Background It is often questioned if one physician can conduct both open and endovascular techniques successfully and safely.

Objective To investigate the association of combined open and endovascular expertise with the outcomes of unruptured cerebral aneurysm clipping.

Methods We performed a cohort study of 100% of Medicare fee-for-service claims data for elderly patients who underwent surgical clipping for unruptured cerebral aneurysms between 2007 and 2012. To control for confounding we used propensity score conditioning, and controlled for clustering at the physician level.

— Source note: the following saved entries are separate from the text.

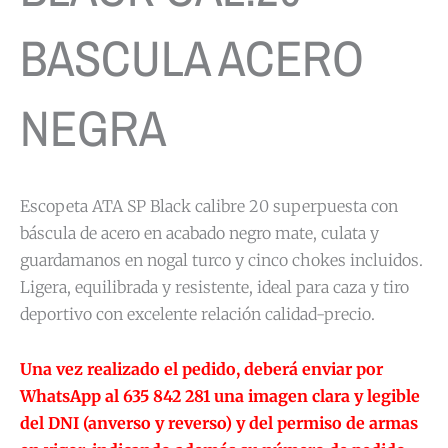
BASCULA ACERO
NEGRA
Escopeta ATA SP Black calibre 20 superpuesta con
báscula de acero en acabado negro mate, culata y
guardamanos en nogal turco y cinco chokes incluidos.
Ligera, equilibrada y resistente, ideal para caza y tiro
deportivo con excelente relación calidad-precio.
Una vez realizado el pedido, deberá enviar por
WhatsApp al 635 842 281 una imagen clara y legible
del DNI (anverso y reverso) y del permiso de armas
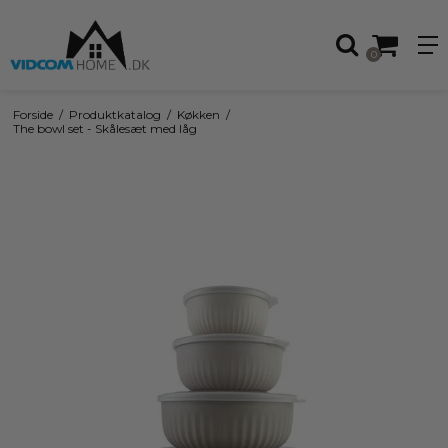
0
Forside
/
Produktkatalog
/
Køkken
/
The bowl set - Skålesæt med låg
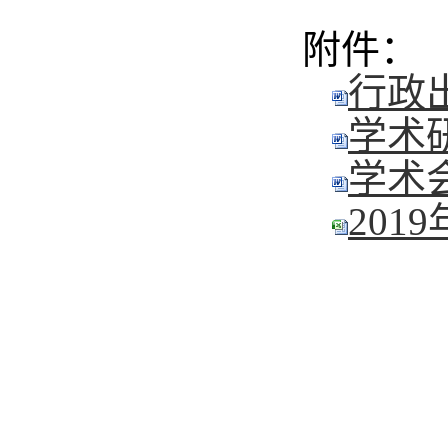
附件：
行政出
学术研
学术会
201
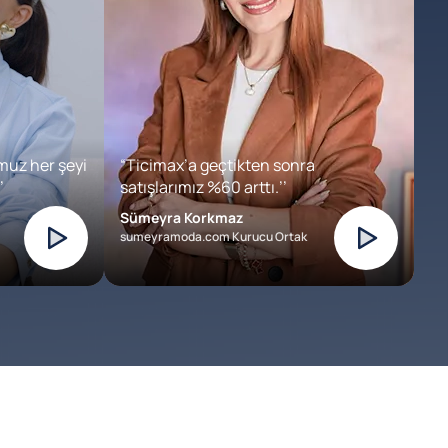
muz her şeyi
“Ticimax’a geçtikten sonra
’
satışlarımız %60 arttı.’’
Sümeyra Korkmaz
sumeyramoda.com Kurucu Ortak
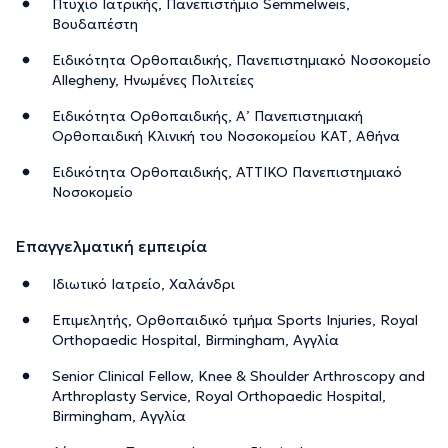
Πτυχίο Ιατρικής, Πανεπιστήμιο Semmelweis,
Βουδαπέστη
Ειδικότητα Ορθοπαιδικής, Πανεπιστημιακό Νοσοκομείο
Allegheny, Ηνωμένες Πολιτείες
Ειδικότητα Ορθοπαιδικής, Α’ Πανεπιστημιακή
Ορθοπαιδική Κλινική του Νοσοκομείου ΚΑΤ, Αθήνα
Ειδικότητα Ορθοπαιδικής, ΑΤΤΙΚΟ Πανεπιστημιακό
Νοσοκομείο
Επαγγελματική εμπειρία
Ιδιωτικό Ιατρείο, Χαλάνδρι
Επιμελητής, Ορθοπαιδικό τμήμα Sports Injuries, Royal
Orthopaedic Hospital, Birmingham, Αγγλία
Senior Clinical Fellow, Knee & Shoulder Arthroscopy and
Arthroplasty Service, Royal Orthopaedic Hospital,
Birmingham, Αγγλία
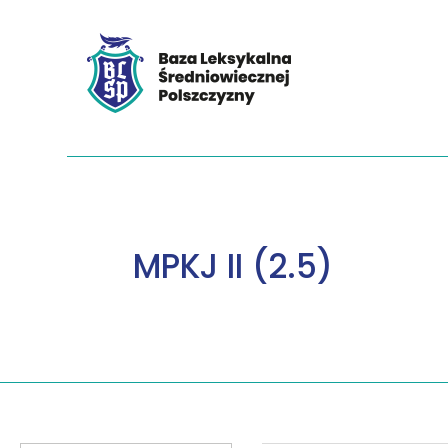
MPKJ II (2.5)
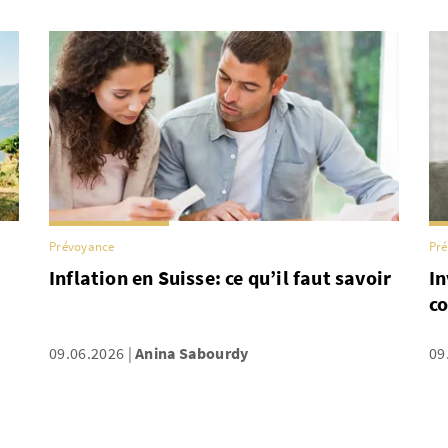
Prévoyance
Pr
Inflation en Suisse: ce qu’il faut savoir
In
c
09.06.2026
Anina Sabourdy
09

Results During the study, 3247 patients underwent clipping for unruptured cerebral aneurysms, and met the inclusion criteria. Of these, 766 (23.6%) underwent treatment by hybrid neurosurgeons, and 2481 (76.4%) by proceduralists, who performed only clipping. Multivariable regression analysis with propensity score adjustment demonstrated a lack of association of combined practice with 1-year postoperative mortality (OR=0.81; 95% CI 0.51 to 1.28), discharge to rehabilitation (OR=0.95; 95% CI 0.72 to 1.25), length of stay (adjusted difference 0.85 days; 95% CI −0.31 to 2.00), or 30-day readmission rate (OR=1.05; 95% CI 0.80 to 1.39). Higher procedural volume was independently associated with improved outcomes.

Conclusions In a cohort of Medicare patients with unruptured aneurysms, we did not demonstrate a difference in mortality, discharge to rehabilitation, or readmission rate between hybrid neurosurgeons and surgeons performing only clipping.